VanEck Vectors Vietnam ETF
Vietnam is capturing foreign investment at a fast pace, as companies are looking for alternatives to China to manufacture their products. Investors looking for direct exposure to the country’s fortunes may opt for the VanEck Vectors Vietnam ETF instead of investing in broader funds. It invests in securities of publicly traded companies that are incorporated in Vietnam or that are incorporated outside Vietnam but have at least 50% of their revenues/related assets in Vietnam.
Direxion MSCI Emerging Over Developed Markets ETF
For those looking for a long-short product, the Direxion MSCI Emerging Over Developed Markets ETF may be the solution. Instead of investing directly into emerging markets, the fund gives investors a relative exposure. It targets the EAFE IMI 150/50 Return Spread Index, which measures the performance of a portfolio that has a 150% long exposure to the MSCI Emerging Markets IMI Index and 50% short exposure to the MSCI EAFE IMI Index.
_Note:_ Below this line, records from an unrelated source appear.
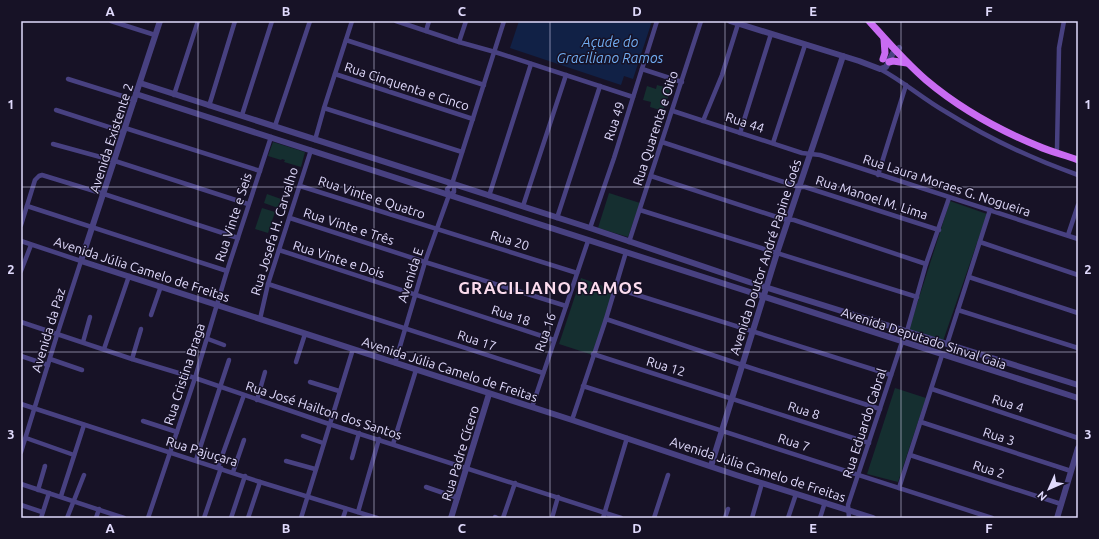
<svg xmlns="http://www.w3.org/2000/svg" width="1099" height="539" font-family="Ubuntu,sans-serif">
  <rect width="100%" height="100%" fill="#171226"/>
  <g fill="#152f30">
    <path d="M657,85L671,89L663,111L650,107L651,102L643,100L647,86L656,89Z"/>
    <path d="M273,142L305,152L301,167L284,162L285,160L282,159L281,160L268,156Z"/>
    <path d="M609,193L640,203L628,237L598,228Z"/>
    <path d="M267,194L281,199L278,208L264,203Z"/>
    <path d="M950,201L987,214L943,341L909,329Z"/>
    <path d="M262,208L275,212L268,233L255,229Z"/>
    <path d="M581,278L614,290L593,355L559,344Z"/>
    <path d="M895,388L926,398L898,482L867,474Z"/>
  </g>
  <path fill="#112146" d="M519,21H652L633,79L624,76L621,85L510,48Z"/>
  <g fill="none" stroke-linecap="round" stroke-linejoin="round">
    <g stroke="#484181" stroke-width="4.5">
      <path d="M111,21L155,35"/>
      <path d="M396,21L459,42L495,52L633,97"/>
      <path d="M426,31L429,21"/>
      <path d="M346,40L484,85"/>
      <path d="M459,42L466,21"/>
      <path d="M642,69L682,82"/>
      <path d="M880,69C903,81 923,99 946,112C988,138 1032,159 1078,175"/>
      <path d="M335,74L473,119"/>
      <path d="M68,79L135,100"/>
      <path d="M174,95L198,21"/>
      <path d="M209,106L235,21"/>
      <path d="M324,108L462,152"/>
      <path d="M56,110L124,132"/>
      <path d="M673,111L802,153L820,155L1078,239"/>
      <path d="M242,115L272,21"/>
      <path d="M703,121L722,75L738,24"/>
      <path d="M275,126L310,21"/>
      <path d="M125,128L260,171"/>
      <path d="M740,133L771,34"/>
      <path d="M315,140L324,108L352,21"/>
      <path d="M662,142L799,187H805L939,230"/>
      <path d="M773,143L805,45"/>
      <path d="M53,144L115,161L248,204"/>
      <path d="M1057,149L1059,48L1064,21"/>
      <path d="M878,175L906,85"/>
      <path d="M651,176L783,219L794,220L926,264"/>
      <path d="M300,186L577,273"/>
      <path d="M449,195L447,189L452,184L504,21"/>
      <path d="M489,196L531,64"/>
      <path d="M27,206L227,271"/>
      <path d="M523,206L566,75"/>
      <path d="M640,210L917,297"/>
      <path d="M290,218L425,262L566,306"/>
      <path d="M557,218L600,86"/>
      <path d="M21,225L35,180L39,176L42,175L104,194L238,238"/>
      <path d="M590,228L614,158L657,21"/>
      <path d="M1068,235L1078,205"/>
      <path d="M21,241L81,261L57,335L21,452"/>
      <path d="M629,242L701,21"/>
      <path d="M980,242L1078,275"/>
      <path d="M279,250L554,340"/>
      <path d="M21,271L31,245"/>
      <path d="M969,277L1078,313"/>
      <path d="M268,284L543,373"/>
      <path d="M615,288L891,375"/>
      <path d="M958,310L1078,348"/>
      <path d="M151,315L161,286"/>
      <path d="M260,319L268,284L311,150"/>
      <path d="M606,319L742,365L880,409"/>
      <path d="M21,322L132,359L195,378L329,424L621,518"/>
      <path d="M907,331L926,264L949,198"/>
      <path d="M208,339L224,345"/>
      <path d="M83,342L90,317"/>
      <path d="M947,344L990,210"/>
      <path d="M104,349L129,276"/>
      <path d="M593,354L869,443"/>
      <path d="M21,356L48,365"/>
      <path d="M50,359L82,370"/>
      <path d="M132,359L141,329"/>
      <path d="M296,362L305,334"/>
      <path d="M395,363L425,262L449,195L454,192V187L452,184"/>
      <path d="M310,382L339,391"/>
      <path d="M583,386L992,518"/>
      <path d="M932,389L1078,438"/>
      <path d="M257,400L265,372"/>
      <path d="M21,404L260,482L377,518"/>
      <path d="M532,407L588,241"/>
      <path d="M572,420L606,319L626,252"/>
      <path d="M143,421L177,432"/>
      <path d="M921,422L1071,471"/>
      <path d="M303,436L323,443"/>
      <path d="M26,438L74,455"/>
      <path d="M393,444L416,370"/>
      <path d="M910,455L1061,504"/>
      <path d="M352,458L359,433"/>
      <path d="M196,460L229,360"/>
      <path d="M286,461L315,469"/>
      <path d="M218,467L244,395"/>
      <path d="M233,472L244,440"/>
      <path d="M21,484L124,518"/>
      <path d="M426,487L458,498"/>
      <path d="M899,488L942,355"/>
      <path d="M38,490L45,466"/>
      <path d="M61,496L84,425"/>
      <path d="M21,505L42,512"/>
      <path d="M358,512L379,439"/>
      <path d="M495,517L497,518"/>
      <path d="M41,518L49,493"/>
      <path d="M67,518L84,475"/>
      <path d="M96,518L99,509"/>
      <path d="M148,518L195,378L227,271L271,137"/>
      <path d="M204,518L221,468"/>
      <path d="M231,518L245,476"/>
      <path d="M248,518L260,482"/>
      <path d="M301,518L353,349"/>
      <path d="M343,518L346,509"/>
      <path d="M503,518L515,483"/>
      <path d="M552,518L558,497"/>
      <path d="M603,518L627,438"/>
      <path d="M654,518L668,475"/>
      <path d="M725,518L728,509"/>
      <path d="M752,518L762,483"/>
      <path d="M788,518L796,494"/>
      <path d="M820,518L825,502"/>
      <path d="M849,518L848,505L902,342"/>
    </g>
    <g stroke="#484181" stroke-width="6">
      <path d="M160,21L81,261L572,420L736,475L873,518"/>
      <path d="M730,21L859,61L880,69L886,67L893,53L899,48"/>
      <path d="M140,83L590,228L749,282L1078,385"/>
      <path d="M136,94C451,194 764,298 1078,398"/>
      <path d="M711,466L777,253L843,56"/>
      <path d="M451,518L489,394"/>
      <path d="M1057,518L1078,448"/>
    </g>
    <g stroke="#c96bf2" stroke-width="7">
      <path d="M869,21C887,41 905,62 926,80C958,107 999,130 1038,146C1051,152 1065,155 1078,160"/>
      <path d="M883,59L885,53L884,39"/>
      <path d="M889,62L893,61L907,63"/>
    </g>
  </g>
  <path fill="none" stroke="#e0dafc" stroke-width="1" stroke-opacity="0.55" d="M198,21V518M374,21V518M550,21V518M725,21V518M901,21V518M21,187H1078M21,352H1078"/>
  <g text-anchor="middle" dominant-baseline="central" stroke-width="3" stroke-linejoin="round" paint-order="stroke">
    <g font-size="13" fill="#e0dafc" stroke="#171226">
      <text transform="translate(407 86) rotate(18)">Rua Cinquenta e Cinco</text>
      <text transform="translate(614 121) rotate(-72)">Rua 49</text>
      <text transform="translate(745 122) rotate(18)">Rua 44</text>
      <text transform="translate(655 128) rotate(-72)">Rua Quarenta e Oito</text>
      <text transform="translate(111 138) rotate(-72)">Avenida Existente 2</text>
      <text transform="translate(947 185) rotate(18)">Rua Laura Moraes G. Nogueira</text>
      <text transform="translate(372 197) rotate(18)">Rua Vinte e Quatro</text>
      <text transform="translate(872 197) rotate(18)">Rua Manoel M. Lima</text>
      <text transform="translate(233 217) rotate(-72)">Rua Vinte e Seis</text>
      <text transform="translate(349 226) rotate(18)">Rua Vinte e Três</text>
      <text transform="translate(274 231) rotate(-73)">Rua Josefa H. Carvalho</text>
      <text transform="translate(510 240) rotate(17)">Rua 20</text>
      <text transform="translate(765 257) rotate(-72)">Avenida Doutor André Papine Goés</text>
      <text transform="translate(339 259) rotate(18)">Rua Vinte e Dois</text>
      <text transform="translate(142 269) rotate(18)">Avenida Júlia Camelo de Freitas</text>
      <text transform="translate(410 275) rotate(-72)">Avenida E</text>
      <text transform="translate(511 315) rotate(18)">Rua 18</text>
      <text transform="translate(48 330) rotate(-73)">Avenida da Paz</text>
      <text transform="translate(545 332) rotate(-71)">Rua 16</text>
      <text transform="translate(924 338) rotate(18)">Avenida Deputado Sinval Gaia</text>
      <text transform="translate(477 340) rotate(18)">Rua 17</text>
      <text transform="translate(666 366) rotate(17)">Rua 12</text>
      <text transform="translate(450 369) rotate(18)">Avenida Júlia Camelo de Freitas</text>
      <text transform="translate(184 374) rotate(-72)">Rua Cristina Braga</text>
      <text transform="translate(1008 403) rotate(18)">Rua 4</text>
      <text transform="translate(324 410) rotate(18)">Rua José Hailton dos Santos</text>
      <text transform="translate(804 410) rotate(18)">Rua 8</text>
      <text transform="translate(864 423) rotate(-72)">Rua Eduardo Cabral</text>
      <text transform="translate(999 436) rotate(18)">Rua 3</text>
      <text transform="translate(794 442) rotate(18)">Rua 7</text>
      <text transform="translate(202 451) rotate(17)">Rua Pajuçara</text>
      <text transform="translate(460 453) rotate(-73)">Rua Padre Cícero</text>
      <text transform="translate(758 469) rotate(18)">Avenida Júlia Camelo de Freitas</text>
      <text transform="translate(989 469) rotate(18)">Rua 2</text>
    </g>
    <g font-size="14" font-style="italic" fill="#71aef3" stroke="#171226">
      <text x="610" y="42">Açude do<tspan x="610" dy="16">Graciliano Ramos</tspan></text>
    </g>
    <g font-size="17" font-weight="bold" letter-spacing="1" fill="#fcdcee" stroke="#171226">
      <text x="551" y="287">GRACILIANO RAMOS</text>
    </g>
  </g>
  <rect width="1099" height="539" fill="none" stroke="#171226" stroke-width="44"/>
  <g transform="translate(1049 489) rotate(225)" stroke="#171226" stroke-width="3" paint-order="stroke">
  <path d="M0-3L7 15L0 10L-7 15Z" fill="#e0dafc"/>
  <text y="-6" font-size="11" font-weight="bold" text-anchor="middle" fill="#e0dafc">N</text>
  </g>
  <rect x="22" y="22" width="1055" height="495" fill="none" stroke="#e0dafc" stroke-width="1.5"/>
  <g font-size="13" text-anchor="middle" font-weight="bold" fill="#e0dafc">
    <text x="110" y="16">A</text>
    <text x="286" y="16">B</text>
    <text x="462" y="16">C</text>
    <text x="637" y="16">D</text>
    <text x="813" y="16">E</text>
    <text x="989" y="16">F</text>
    <text x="11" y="109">1</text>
    <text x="1088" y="109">1</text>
    <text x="11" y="274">2</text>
    <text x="1088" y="274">2</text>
    <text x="11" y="439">3</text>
    <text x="1088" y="439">3</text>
    <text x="110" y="533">A</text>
    <text x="286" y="533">B</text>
    <text x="462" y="533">C</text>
    <text x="637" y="533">D</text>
    <text x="813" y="533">E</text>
    <text x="989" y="533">F</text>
  </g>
</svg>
In summary, this fund is long emerging markets and short developed markets. This has the advantage of being more market-neutral than other funds. However, its expense ratio is a bit high at 0.58% and trading volumes are low.
VanEck Vectors J.P. Morgan EM Local Currency Bond ETF
My last two options feature a different asset class − fixed income. All other ETFs reviewed target equities. Some investors may feel more comfortable with fixed income. With interest rates being so low throughout the developed world, investors are unable to get a decent yield unless extending the duration of their portfolios or jumping into high yield. A good alternative is to invest in investment-grade bonds − but from emerging markets.
As interest rates are declining in emerging economies, bond values should increase (as yields and prices are inversely related). The VanEck Vectors J.P. Morgan EM Local Currency Bond ETF mainly targets government bonds denominated in local currency, which means investors are also betting against the dollar. Brazil, Mexico, Indonesia, Thailand and South Africa are the largest exposures, but the fund is well balanced, as it invests in many other countries.
iShares J.P. Morgan USD Emerging Markets Bond ETF
For those looking for a US-dollar exposure to bonds of emerging economies, the iShares J.P. Morgan USD Emerging Markets Bond ETF is a good alternative. In this case, the ETF only invests in bonds that are issued in US dollars. From the perspective of an investor from a developed country, currency risk is much lower. Still, if the dollar rises by much, it may degrade the ability of issuers to service debt and contribute towards eroding the returns of the ETF.
While the uptrend in equities seems exhausted, investors need to look for value where it still exists. US markets look ‘frothy’ when compared to Europe and emerging economies, and valuations are stretched with the CAPE ratio now at levels only seen during the technology bubble. But, at a time when a trade deal between the US and China is regaining life and global volatility is declining, emerging markets offer good value to investors. The declining interest rates are helping economic growth and there’s still room for further cuts.